ノアの箱舟についての本文では、ノアが洪水から救われたのは何によるとされていますか。

• _本文の抜粋_
⟨
天地創造 58
「ノアの祈り」
Jesus, Lover Of My Soul
旧約聖書 創世記 第8章1〜14節
新約聖書 フィリピの信徒への手紙4章6-7節
み言葉の守り
 前回は、箱舟についてお話をしました。その際、注目したのは、「神様が命じられたとおり」(6章22節、7章5節、9節、16節)と、繰り返して語られていることです。箱舟を作ることも、動物たちを集めるのも、それに乗り込ませることも、すべては、神様のお言葉にしたがって行われたのです。箱舟の本質は、御言葉です。ノアが洪水から救われたのは、船のなかにいたからではなく、神様のみ言葉の守りのうちにいたことによるのです。

 別の言い方をしましょう。ノアは、自分を大洪水から救うために、何も考えず、何もしませんでした。それはただ座っていたという意味ではありません。ノアはひたすら行動しました。しかし、箱舟の材料、尺度、設計を考えたり、選んだりはしませんでした。箱舟に乗せる人間、動物、その種類、数などについて思案したりもしませんでした。
⟩
• _入力データ_
⟨
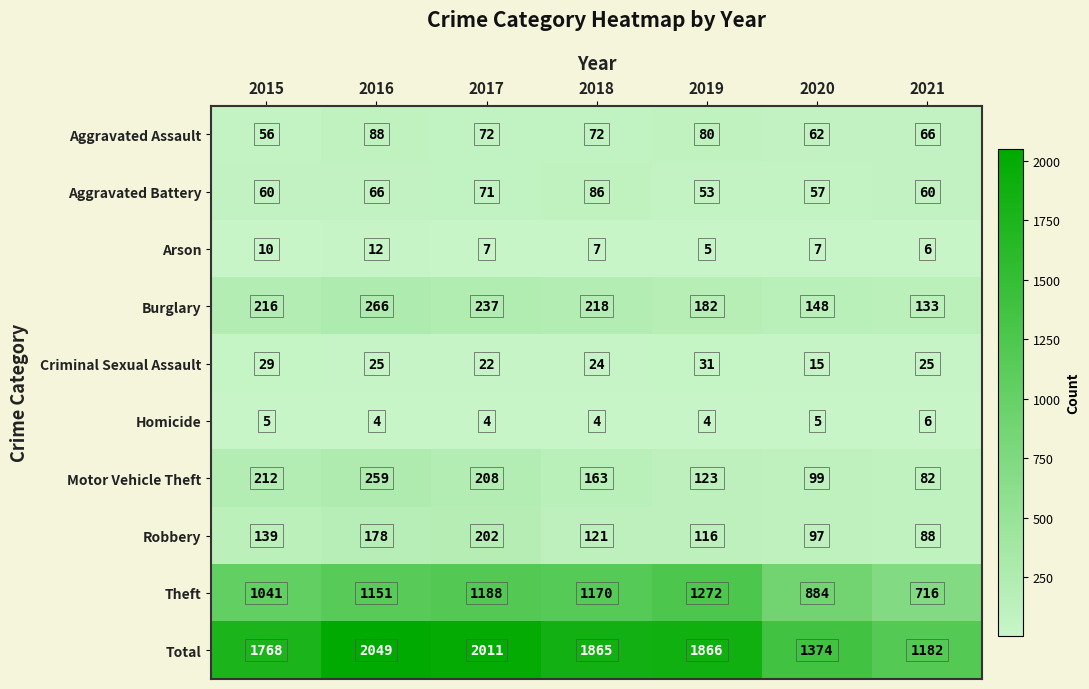

True or false: Theft has a value of 884 at 2020.

True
⟩
• _課題の答え_
船のなかにいたからではなく、神様のみ言葉の守りのうちにいたことによります。